▸ **TASK REQUIREMENTS**
Reproduce all of the records word for word, omitting the pictures.
THE DATA: Begin
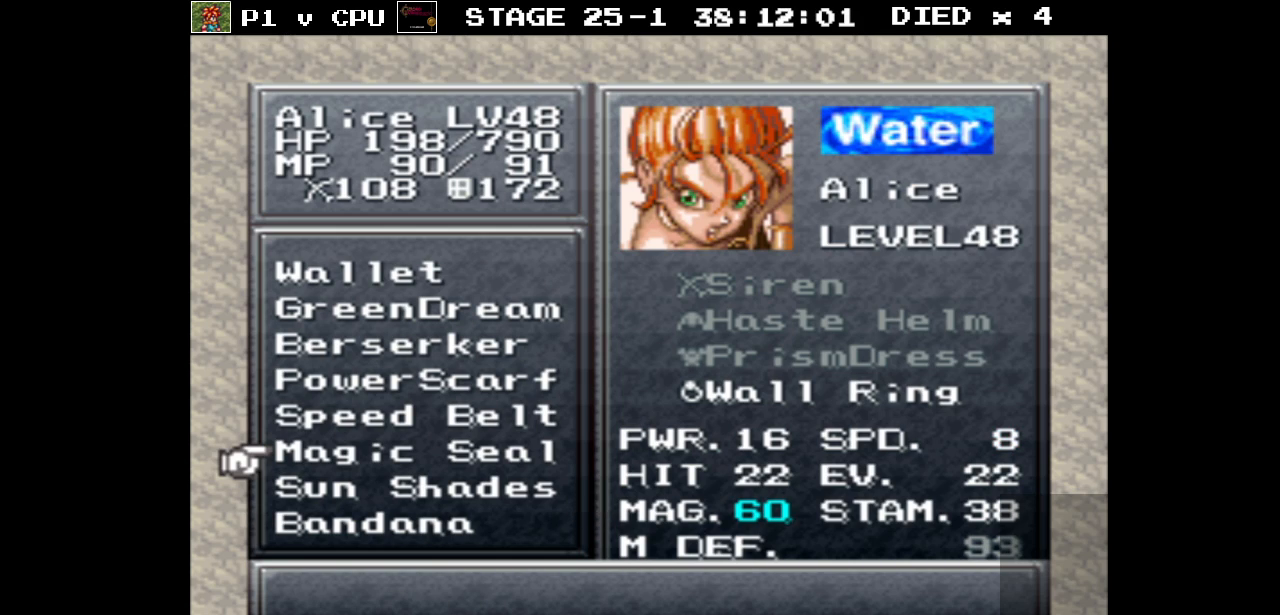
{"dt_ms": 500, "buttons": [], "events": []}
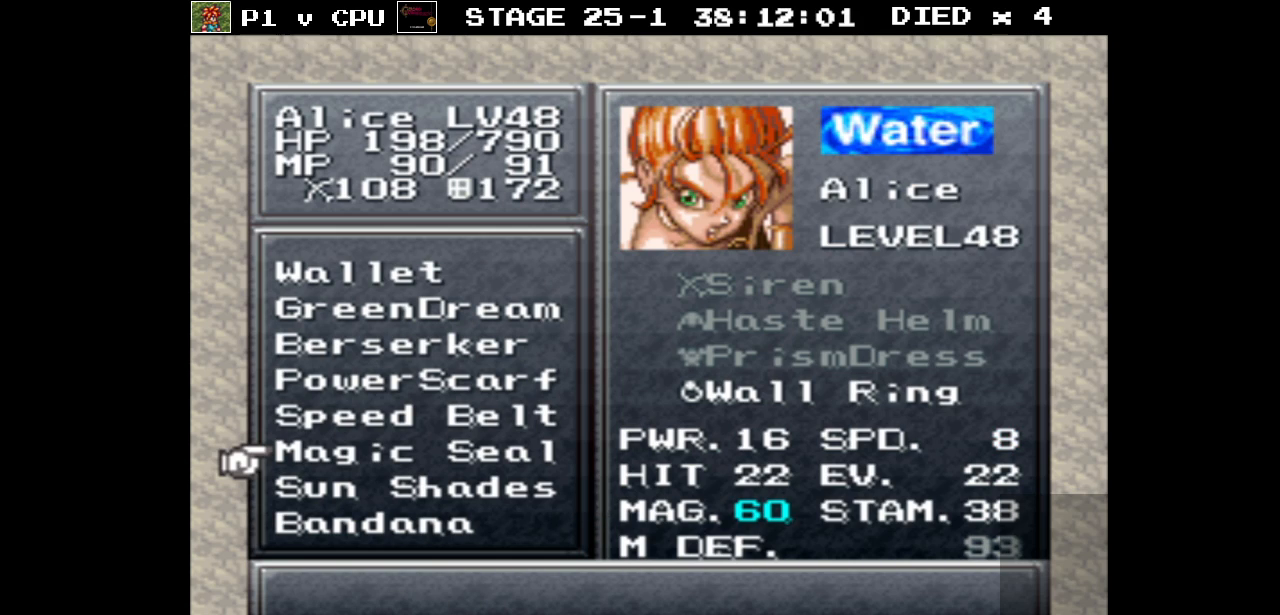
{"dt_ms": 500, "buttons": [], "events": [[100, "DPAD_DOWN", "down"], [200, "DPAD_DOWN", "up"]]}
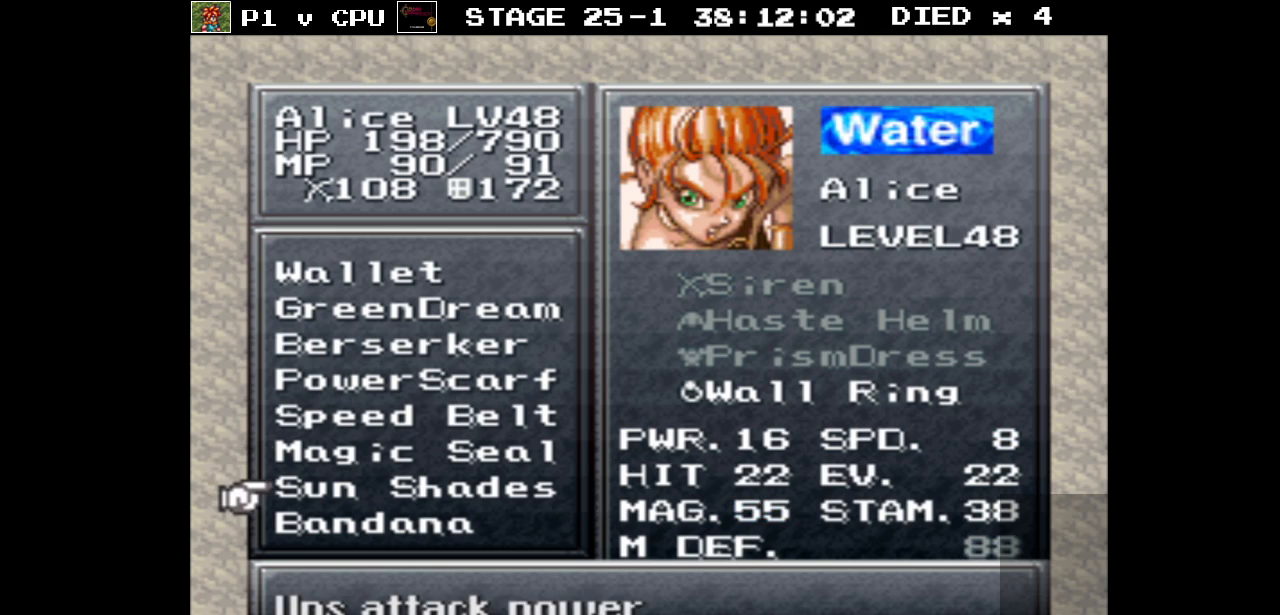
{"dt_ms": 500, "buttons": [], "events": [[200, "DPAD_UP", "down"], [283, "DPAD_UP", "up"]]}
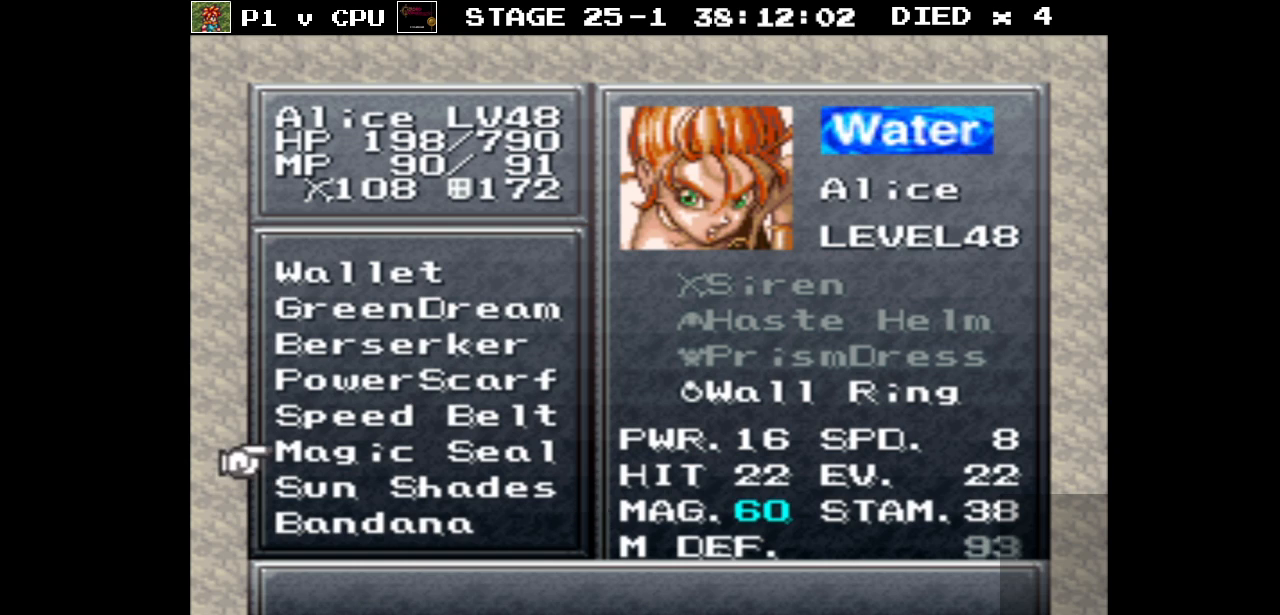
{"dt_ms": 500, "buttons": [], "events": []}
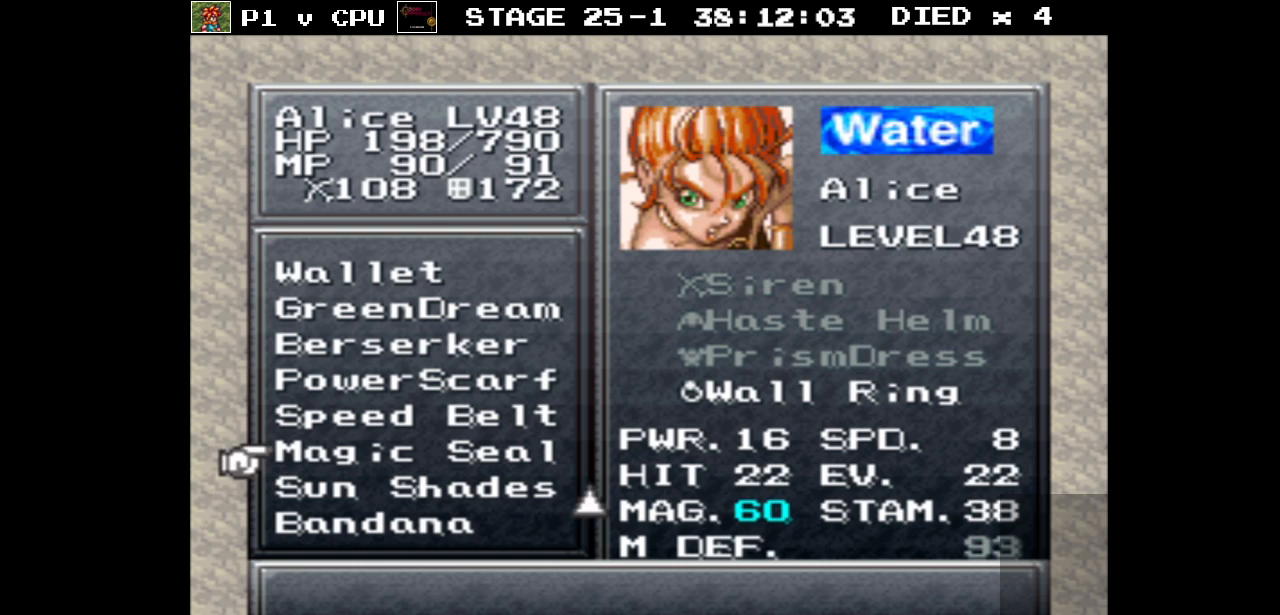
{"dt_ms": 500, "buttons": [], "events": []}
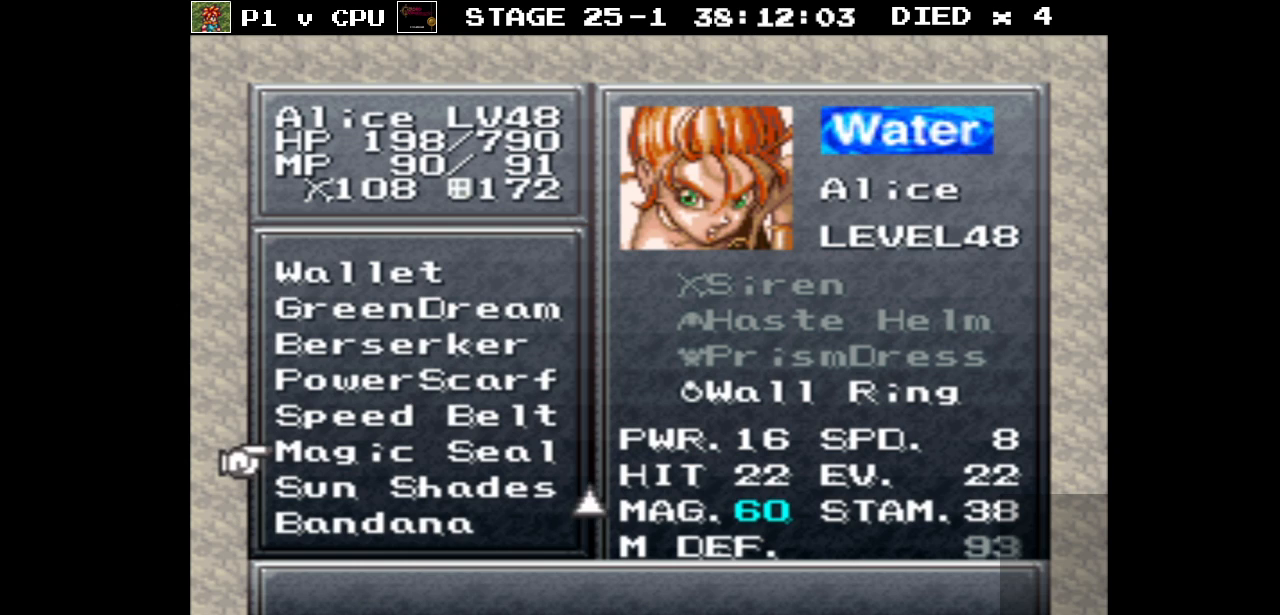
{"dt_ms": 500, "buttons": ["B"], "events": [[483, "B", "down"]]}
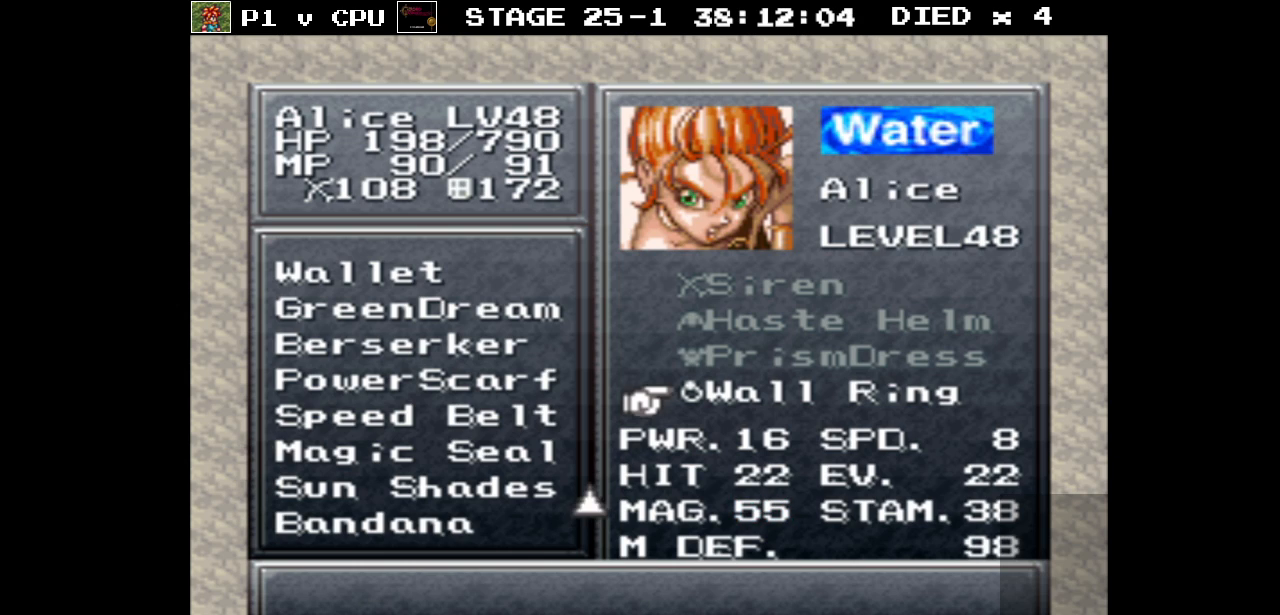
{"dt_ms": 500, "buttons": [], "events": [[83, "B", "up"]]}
THE DATA: End
▸ **TASK SOLUTION**
{"dt_ms": 500, "buttons": [], "events": []}
{"dt_ms": 500, "buttons": [], "events": [[100, "DPAD_DOWN", "down"], [200, "DPAD_DOWN", "up"]]}
{"dt_ms": 500, "buttons": [], "events": [[200, "DPAD_UP", "down"], [283, "DPAD_UP", "up"]]}
{"dt_ms": 500, "buttons": [], "events": []}
{"dt_ms": 500, "buttons": [], "events": []}
{"dt_ms": 500, "buttons": ["B"], "events": [[483, "B", "down"]]}
{"dt_ms": 500, "buttons": [], "events": [[83, "B", "up"]]}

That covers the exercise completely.